Dia tidak bisa langsung memejamkan mata, alih-alih ia hanya memandangi seisi kamar, yang benar-benar tidak berseni. Hanya ada satu lemari, satu tempat tidur, dan satu meja kecil yang bahkan tak punya lampu meja. Annabeth pasti akan mengerutkan dahi melihat tempat ini. Selapis tipis debu terlihat di atas meja, Magdalena barangkali lupa mengelapnya. Sama melompongnya seperti Pondok Satu saat ia pertama kali datang, tak menarik. Mungkin memang tak pernah ada tamu yang tidur di tempat ini.

Lampu mendadak mati, dan Jason tersentak bangun.

"Hei, kukira kau tidur, Nak." Lampu pun menyala kembali, pintu yang tadi hanya terbuka sedikit didorong. "Susah tidur, ya?"

Jason mengacak rambutnya pelan. Ternyata instingnya memang selalu benar—dia hampir selalu terbangun untuk sesuatu. "Tidak juga." Dia menyaksikan Tristan masuk, lalu bersandar di tembok. Entah mengapa justru Jason yang merasa bersalah melihat pria itu tak punya tempat duduk.

"Rumah ini agak horor, memang begitu. Itulah mengapa aku ingin menjualnya, tapi hati kecilku selalu bilang nanti, nanti, nanti saja."

"Duduklah di sini," Jason mengedikkan dagu ke sudut ranjangnya. "Tidak enak melihat Anda berdiri."

Tristan mengikuti saran Jason. Ia menepuk lutut pemuda itu. "Nak, bagaimana Pipes?"

Alis Jason terangkat. "Anda tadi tidak mengeceknya?"

Tristan terkekeh pelan. "Bukan begitu. Maksudku, apakah, dilihat dari perjalanan kalian bersama sekitar setahun belakangan, kau benar-benar serius? Kau bisa memutuskannya sekarang."

Jason merasa dihakimi. Ia bertanya-tanya apakah Aphrodite pernah ingin menanyakan hal ini padanya juga. "Saya benar-benar serius," matanya mengawang-awang. "Kami sudah melewati banyak hal bersama," raksasa, Hercules, nymph yang putus asa, Anak Bumi, Ibu Pertiwi, andai Jason bisa menyebutkan semuanya. Rasanya pedih menyembunyikan sesuatu yang besar, sementara hal itulah yang paling berarti dalam hidup mereka berdua. Betapa gatal Jason ingin mengatakannya. Apalagi ketika melihat mata Tristan yang sungguh-sungguh. "Dan hal-hal itu bukan sesuatu yang kecil. Kami berutang satu sama lain, dan satu-satunya cara untuk melunasinya adalah dengan hidup bersama sampai akhir hayat kami."

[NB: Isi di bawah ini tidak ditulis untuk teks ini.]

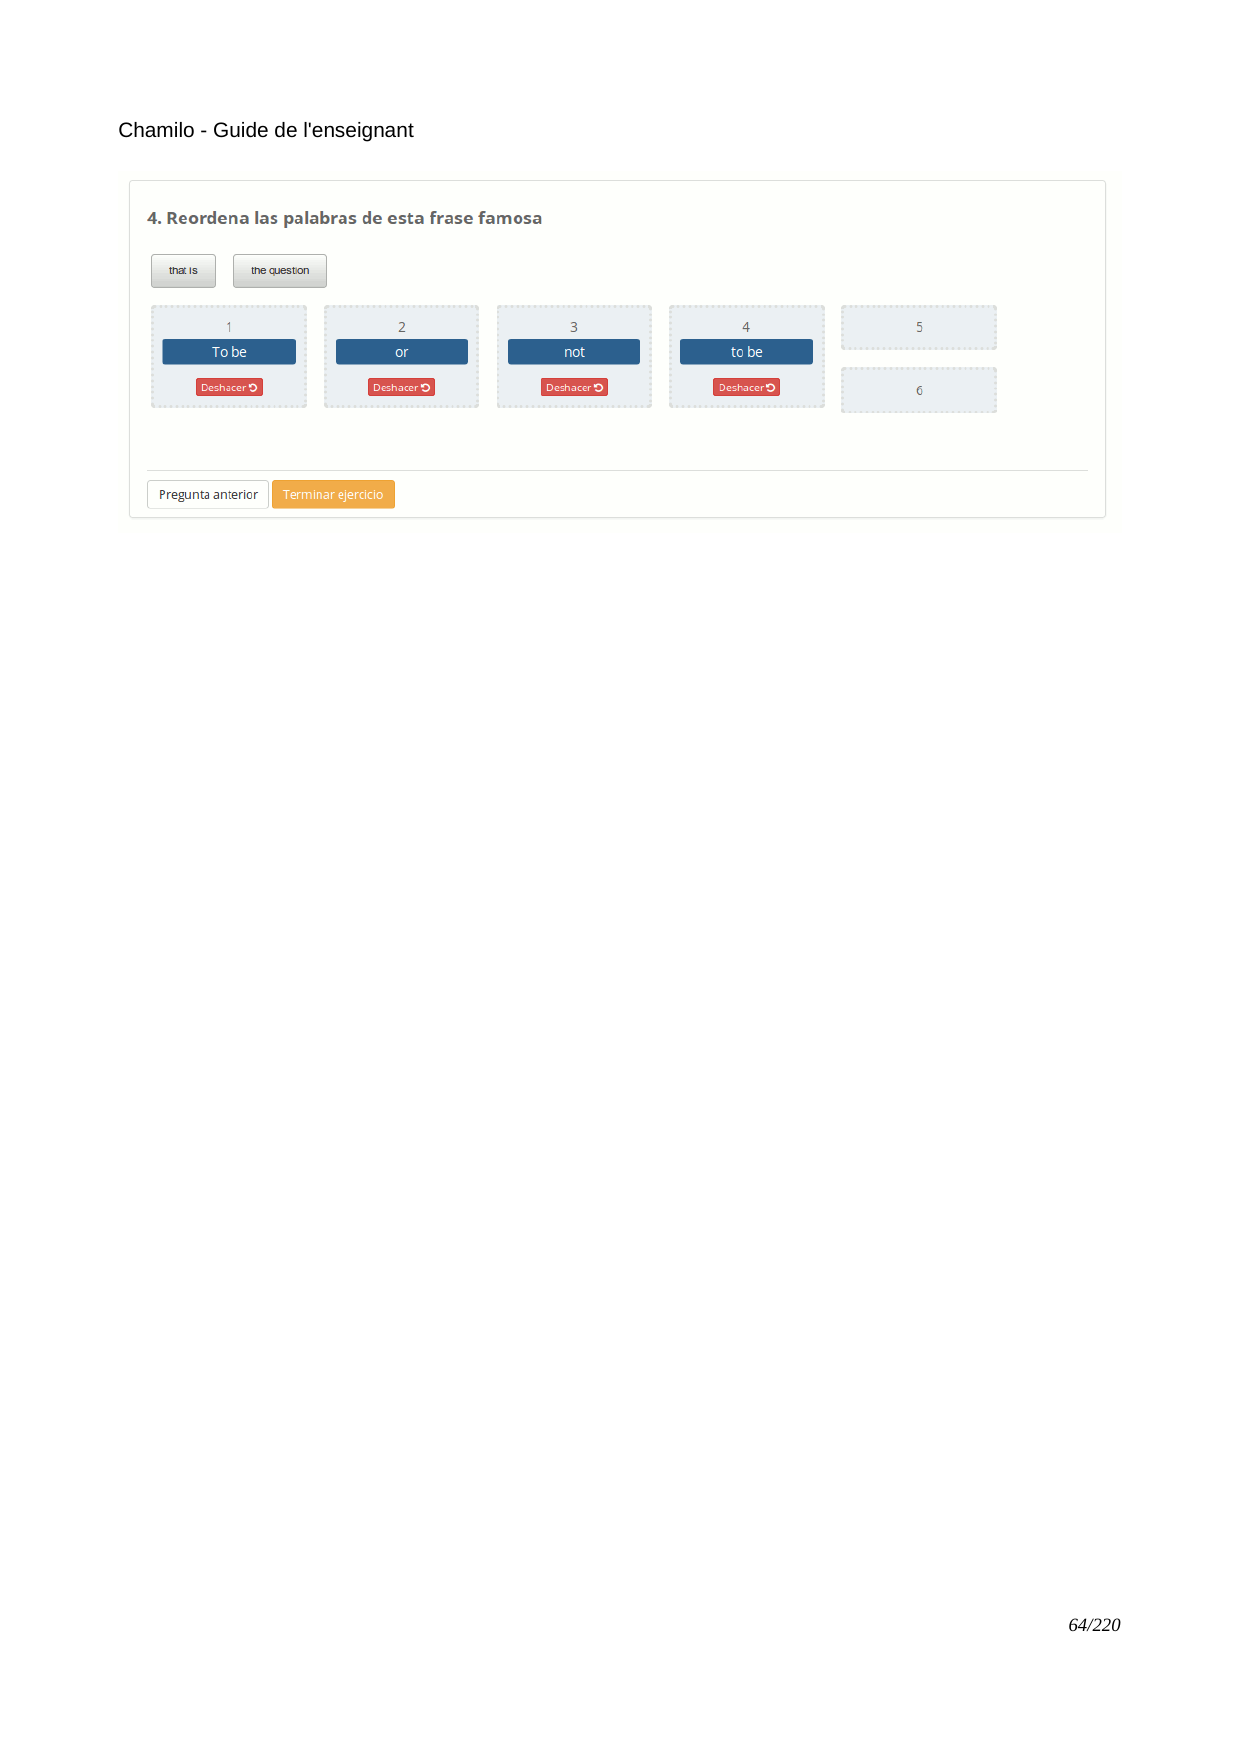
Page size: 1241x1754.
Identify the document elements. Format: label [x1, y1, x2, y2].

picture [118, 171, 1122, 533]
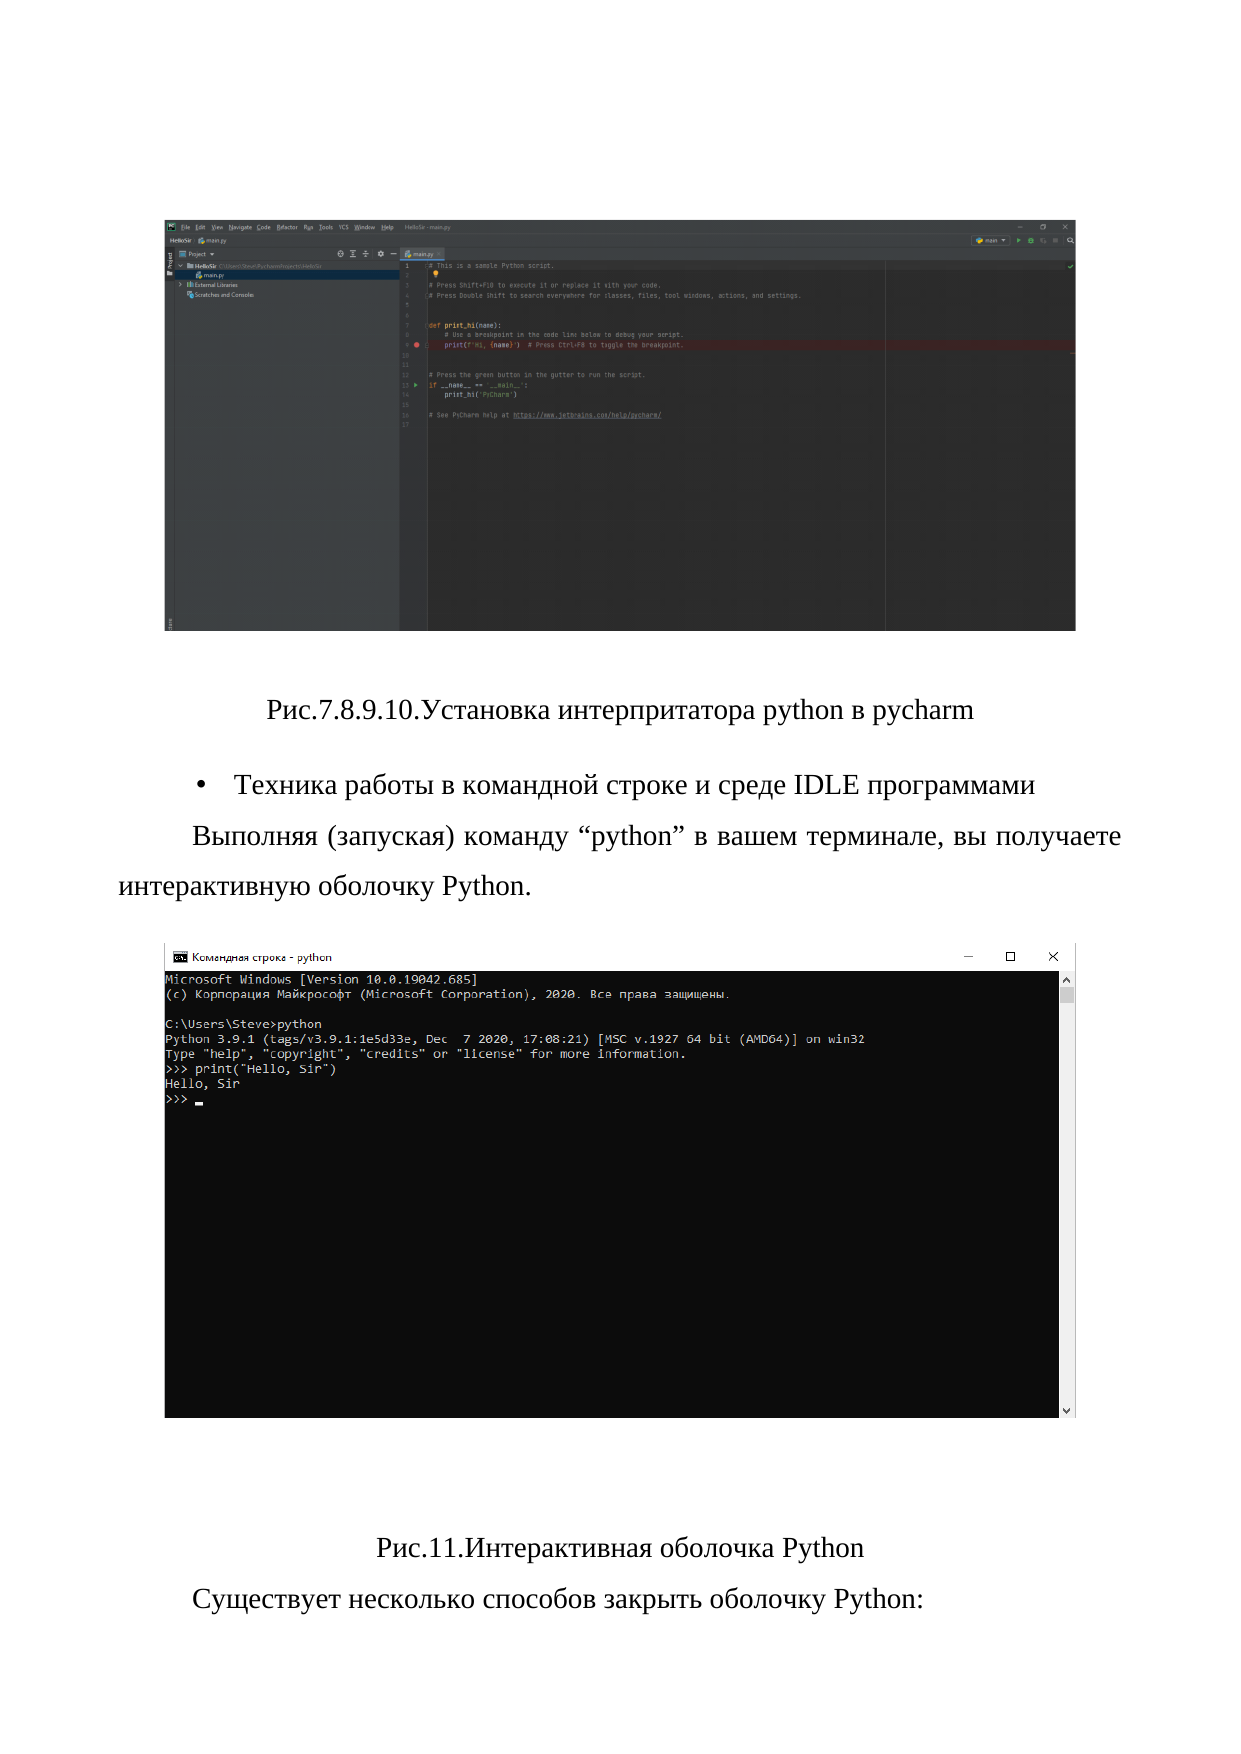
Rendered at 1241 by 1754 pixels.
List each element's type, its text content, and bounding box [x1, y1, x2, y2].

list Техника работы в командной строке и среде IDLE программами [82, 767, 1122, 801]
text Рис.7.8.9.10.Установка интерпритатора python в pycharm [118, 692, 1122, 726]
text Рис.11.Интерактивная оболочка Python [118, 1531, 1122, 1564]
text Существует несколько способов закрыть оболочку Python: [118, 1581, 1122, 1614]
text Выполняя (запуская) команду “python” в вашем терминале, вы получаете интерактивную оболочку Python. [118, 818, 1122, 901]
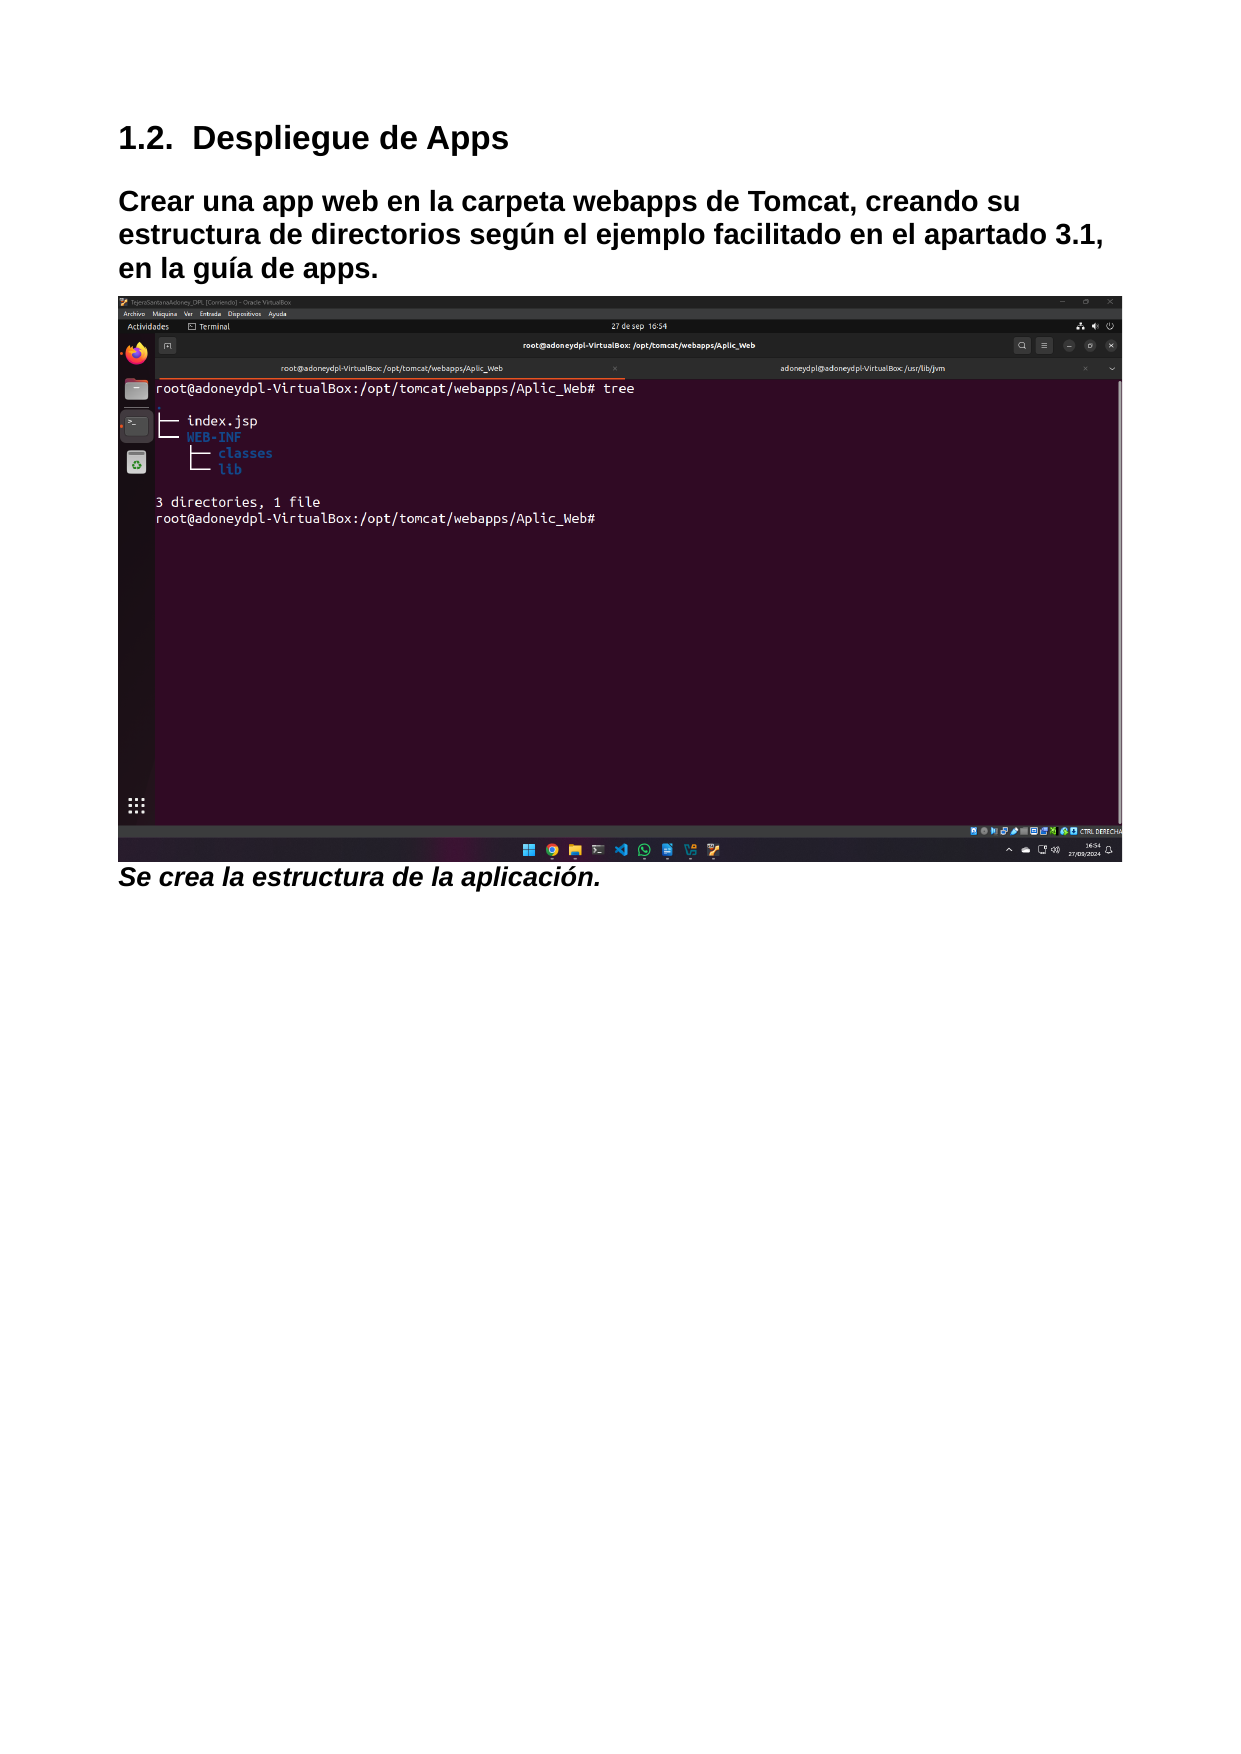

Tristan menepuk (—memukul) pundak Jason sambil tertawa halus, "Kau ini. Kau berkata-kata seolah kalian berdua baru saja melewati banyak tantangan antara hidup dan mati."

Memang begitu.

"Jadi, Jason Grace, kau menyukai rumah ini?"

Jason mengangkat bahu, "Tidak buruk."

"Saat kalian datang ke sini, aku tiba-tiba berpikiran bahwa mungkin aku sebaiknya tidak menjualnya. Kalian bisa menempati rumah ini suatu saat nanti. Barangkali setelah kalian menikah, kedengarannya menarik sekali."

Pikiran Jason jauh melayang sampai rasanya ia terhuyung-huyung. Ia dikembalikan ke tempat duduknya lagi oleh suara Tristan,

"Tidurlah. Besok pagi kita akan tahu rencana kita. Kau lebih suka lampunya dimatikan atau tetap begini?"

"Matikan saja."

Jason menyaksikan hingga Tristan menghilang di balik pintu. Ia hanya sekali bertemu ayahnya, itu pun hanya karena dunia mau runtuh. Kalau tidak, barangkali tidak akan pernah. Satu-satunya wujud yang bisa menjaga logikanya bahwa ia lahir secara wajar dari seorang ayah dan seorang ibu dan bukannya menyembul dari batang akasia atau kelopak kamperfuli adalah patung Zeus Hippie di pondoknya. Sekarang, hanya sekadar kata-kata sederhana dari Tristan pun membuatnya merasa diterima oleh seorang laki-laki yang seharusnya. Ia merasa sedikit bersalah karena masih kagok untuk menyebut kata 'Ayah' untuk Tristan walaupun bagi Tristan hal itu sangat disarankan.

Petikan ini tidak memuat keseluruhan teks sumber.